Problem to work on: Recast the lines below, from the first one through the line containing "genus: Columellia", as a JSON list of strings with one string per line and blank lines omitted.

Data listing:
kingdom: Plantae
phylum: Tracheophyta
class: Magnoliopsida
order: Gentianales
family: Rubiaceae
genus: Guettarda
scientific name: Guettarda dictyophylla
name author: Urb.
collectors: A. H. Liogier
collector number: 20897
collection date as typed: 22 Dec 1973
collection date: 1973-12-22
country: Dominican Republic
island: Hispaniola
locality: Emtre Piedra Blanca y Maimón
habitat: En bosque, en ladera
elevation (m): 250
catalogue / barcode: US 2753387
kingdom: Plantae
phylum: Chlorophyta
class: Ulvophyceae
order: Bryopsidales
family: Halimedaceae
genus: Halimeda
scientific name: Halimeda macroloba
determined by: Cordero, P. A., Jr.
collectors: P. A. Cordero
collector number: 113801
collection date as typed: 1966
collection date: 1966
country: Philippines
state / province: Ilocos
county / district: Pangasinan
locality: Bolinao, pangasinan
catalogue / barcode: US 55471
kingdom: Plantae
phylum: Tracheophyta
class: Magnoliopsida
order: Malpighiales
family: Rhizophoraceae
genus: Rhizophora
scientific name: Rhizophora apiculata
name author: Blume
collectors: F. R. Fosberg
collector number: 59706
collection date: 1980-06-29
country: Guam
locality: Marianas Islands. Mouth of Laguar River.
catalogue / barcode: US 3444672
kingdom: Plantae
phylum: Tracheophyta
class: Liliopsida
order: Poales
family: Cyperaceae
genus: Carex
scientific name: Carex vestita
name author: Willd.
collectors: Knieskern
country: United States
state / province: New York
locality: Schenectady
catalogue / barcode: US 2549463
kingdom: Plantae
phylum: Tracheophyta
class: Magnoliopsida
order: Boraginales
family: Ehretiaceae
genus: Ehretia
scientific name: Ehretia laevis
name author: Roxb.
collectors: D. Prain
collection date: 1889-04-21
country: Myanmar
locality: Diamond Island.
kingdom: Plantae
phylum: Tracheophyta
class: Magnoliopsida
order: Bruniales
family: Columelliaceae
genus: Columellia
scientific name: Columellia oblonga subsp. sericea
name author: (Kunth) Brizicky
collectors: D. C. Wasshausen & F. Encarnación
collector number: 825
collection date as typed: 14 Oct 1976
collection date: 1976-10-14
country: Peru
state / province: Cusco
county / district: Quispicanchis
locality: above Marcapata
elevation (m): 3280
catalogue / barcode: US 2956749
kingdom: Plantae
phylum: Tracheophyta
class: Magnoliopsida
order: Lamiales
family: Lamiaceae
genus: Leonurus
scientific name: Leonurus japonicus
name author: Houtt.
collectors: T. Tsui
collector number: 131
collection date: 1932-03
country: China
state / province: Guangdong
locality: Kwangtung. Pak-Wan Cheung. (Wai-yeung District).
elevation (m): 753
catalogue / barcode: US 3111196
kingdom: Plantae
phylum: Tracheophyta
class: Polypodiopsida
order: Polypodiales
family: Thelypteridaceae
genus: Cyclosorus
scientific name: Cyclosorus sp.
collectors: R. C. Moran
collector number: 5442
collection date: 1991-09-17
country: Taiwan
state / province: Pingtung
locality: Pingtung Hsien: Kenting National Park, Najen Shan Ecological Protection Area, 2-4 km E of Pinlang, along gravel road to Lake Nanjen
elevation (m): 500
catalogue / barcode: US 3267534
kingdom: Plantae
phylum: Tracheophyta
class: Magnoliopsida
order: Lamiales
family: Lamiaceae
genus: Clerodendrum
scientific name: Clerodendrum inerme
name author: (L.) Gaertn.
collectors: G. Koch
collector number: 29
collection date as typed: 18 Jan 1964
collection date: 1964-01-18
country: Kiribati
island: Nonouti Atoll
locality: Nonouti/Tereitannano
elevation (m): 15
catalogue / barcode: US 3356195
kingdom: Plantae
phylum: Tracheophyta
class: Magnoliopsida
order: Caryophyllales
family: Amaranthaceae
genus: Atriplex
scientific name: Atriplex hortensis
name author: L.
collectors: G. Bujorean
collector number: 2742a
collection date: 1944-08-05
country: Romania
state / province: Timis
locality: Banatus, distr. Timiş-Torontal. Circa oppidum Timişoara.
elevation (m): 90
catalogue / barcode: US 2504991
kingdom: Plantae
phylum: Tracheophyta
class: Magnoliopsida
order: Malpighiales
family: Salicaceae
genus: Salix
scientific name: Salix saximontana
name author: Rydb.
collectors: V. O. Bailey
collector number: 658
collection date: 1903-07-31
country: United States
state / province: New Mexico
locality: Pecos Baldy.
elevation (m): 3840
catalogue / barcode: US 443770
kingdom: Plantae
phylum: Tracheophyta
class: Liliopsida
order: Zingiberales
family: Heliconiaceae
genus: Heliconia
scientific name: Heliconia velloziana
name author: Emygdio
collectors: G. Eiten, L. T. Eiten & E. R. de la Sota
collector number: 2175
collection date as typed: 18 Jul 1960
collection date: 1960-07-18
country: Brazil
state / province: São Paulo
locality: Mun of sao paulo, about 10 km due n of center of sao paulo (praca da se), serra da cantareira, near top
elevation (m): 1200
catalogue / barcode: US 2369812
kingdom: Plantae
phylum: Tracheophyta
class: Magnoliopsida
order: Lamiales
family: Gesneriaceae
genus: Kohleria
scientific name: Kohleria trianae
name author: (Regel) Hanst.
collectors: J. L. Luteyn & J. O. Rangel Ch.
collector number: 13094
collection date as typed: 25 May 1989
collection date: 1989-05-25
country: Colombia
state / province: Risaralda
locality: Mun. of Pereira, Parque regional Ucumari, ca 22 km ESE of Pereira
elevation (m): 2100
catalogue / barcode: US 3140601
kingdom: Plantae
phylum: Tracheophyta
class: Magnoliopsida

Result of the task:
[
  "kingdom: Plantae",
  "phylum: Tracheophyta",
  "class: Magnoliopsida",
  "order: Gentianales",
  "family: Rubiaceae",
  "genus: Guettarda",
  "scientific name: Guettarda dictyophylla",
  "name author: Urb.",
  "collectors: A. H. Liogier",
  "collector number: 20897",
  "collection date as typed: 22 Dec 1973",
  "collection date: 1973-12-22",
  "country: Dominican Republic",
  "island: Hispaniola",
  "locality: Emtre Piedra Blanca y Maimón",
  "habitat: En bosque, en ladera",
  "elevation (m): 250",
  "catalogue / barcode: US 2753387",
  "kingdom: Plantae",
  "phylum: Chlorophyta",
  "class: Ulvophyceae",
  "order: Bryopsidales",
  "family: Halimedaceae",
  "genus: Halimeda",
  "scientific name: Halimeda macroloba",
  "determined by: Cordero, P. A., Jr.",
  "collectors: P. A. Cordero",
  "collector number: 113801",
  "collection date as typed: 1966",
  "collection date: 1966",
  "country: Philippines",
  "state / province: Ilocos",
  "county / district: Pangasinan",
  "locality: Bolinao, pangasinan",
  "catalogue / barcode: US 55471",
  "kingdom: Plantae",
  "phylum: Tracheophyta",
  "class: Magnoliopsida",
  "order: Malpighiales",
  "family: Rhizophoraceae",
  "genus: Rhizophora",
  "scientific name: Rhizophora apiculata",
  "name author: Blume",
  "collectors: F. R. Fosberg",
  "collector number: 59706",
  "collection date: 1980-06-29",
  "country: Guam",
  "locality: Marianas Islands. Mouth of Laguar River.",
  "catalogue / barcode: US 3444672",
  "kingdom: Plantae",
  "phylum: Tracheophyta",
  "class: Liliopsida",
  "order: Poales",
  "family: Cyperaceae",
  "genus: Carex",
  "scientific name: Carex vestita",
  "name author: Willd.",
  "collectors: Knieskern",
  "country: United States",
  "state / province: New York",
  "locality: Schenectady",
  "catalogue / barcode: US 2549463",
  "kingdom: Plantae",
  "phylum: Tracheophyta",
  "class: Magnoliopsida",
  "order: Boraginales",
  "family: Ehretiaceae",
  "genus: Ehretia",
  "scientific name: Ehretia laevis",
  "name author: Roxb.",
  "collectors: D. Prain",
  "collection date: 1889-04-21",
  "country: Myanmar",
  "locality: Diamond Island.",
  "kingdom: Plantae",
  "phylum: Tracheophyta",
  "class: Magnoliopsida",
  "order: Bruniales",
  "family: Columelliaceae",
  "genus: Columellia"
]